*WORK ITEM:* Every line of the data below that holds the string "VivoPower" needs to be reported.

BEGIN INFORMATION SHOWN

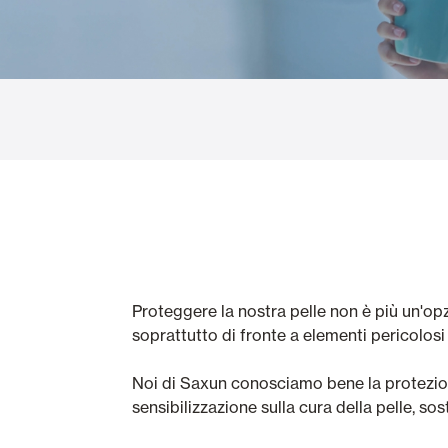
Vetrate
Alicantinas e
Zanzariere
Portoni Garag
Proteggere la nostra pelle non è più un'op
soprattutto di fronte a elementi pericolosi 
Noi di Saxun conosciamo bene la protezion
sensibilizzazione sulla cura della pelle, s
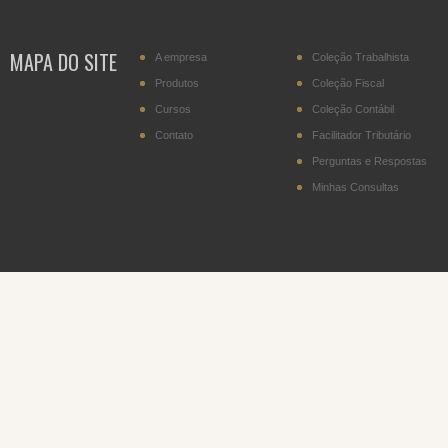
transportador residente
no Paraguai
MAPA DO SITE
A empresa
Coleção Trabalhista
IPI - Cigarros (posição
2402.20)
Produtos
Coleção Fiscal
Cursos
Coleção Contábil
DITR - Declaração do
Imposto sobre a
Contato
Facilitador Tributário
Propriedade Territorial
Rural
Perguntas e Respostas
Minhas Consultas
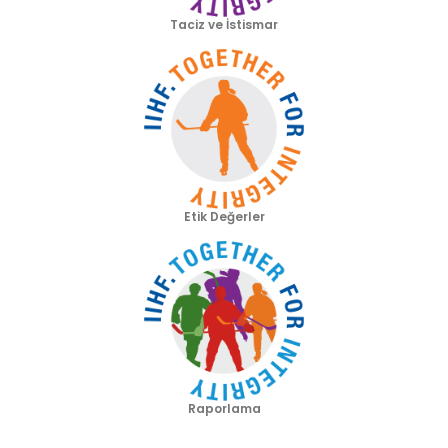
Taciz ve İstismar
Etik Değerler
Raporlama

END INFORMATION SHOWN
BEGIN INFORMATION SHOWN

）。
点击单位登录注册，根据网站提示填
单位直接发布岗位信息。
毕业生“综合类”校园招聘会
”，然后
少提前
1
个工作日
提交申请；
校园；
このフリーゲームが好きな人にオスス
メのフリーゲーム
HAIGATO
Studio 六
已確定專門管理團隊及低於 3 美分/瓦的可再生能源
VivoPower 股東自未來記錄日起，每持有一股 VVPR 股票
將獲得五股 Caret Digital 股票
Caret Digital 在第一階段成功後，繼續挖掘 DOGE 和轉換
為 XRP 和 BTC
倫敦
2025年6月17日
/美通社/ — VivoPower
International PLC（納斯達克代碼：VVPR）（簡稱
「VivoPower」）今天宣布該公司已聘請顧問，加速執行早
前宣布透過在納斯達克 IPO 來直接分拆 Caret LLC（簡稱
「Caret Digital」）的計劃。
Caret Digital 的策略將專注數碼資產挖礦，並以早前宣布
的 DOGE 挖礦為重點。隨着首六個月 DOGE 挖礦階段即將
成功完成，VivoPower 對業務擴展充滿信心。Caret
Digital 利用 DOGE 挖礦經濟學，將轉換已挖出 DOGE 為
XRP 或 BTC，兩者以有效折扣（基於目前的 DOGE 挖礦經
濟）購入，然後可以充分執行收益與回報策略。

END INFORMATION SHOWN

*REPLY:*
VivoPower 股東自未來記錄日起，每持有一股 VVPR 股票
/美通社/ — VivoPower
「VivoPower」）今天宣布該公司已聘請顧問，加速執行早
成功完成，VivoPower 對業務擴展充滿信心。Caret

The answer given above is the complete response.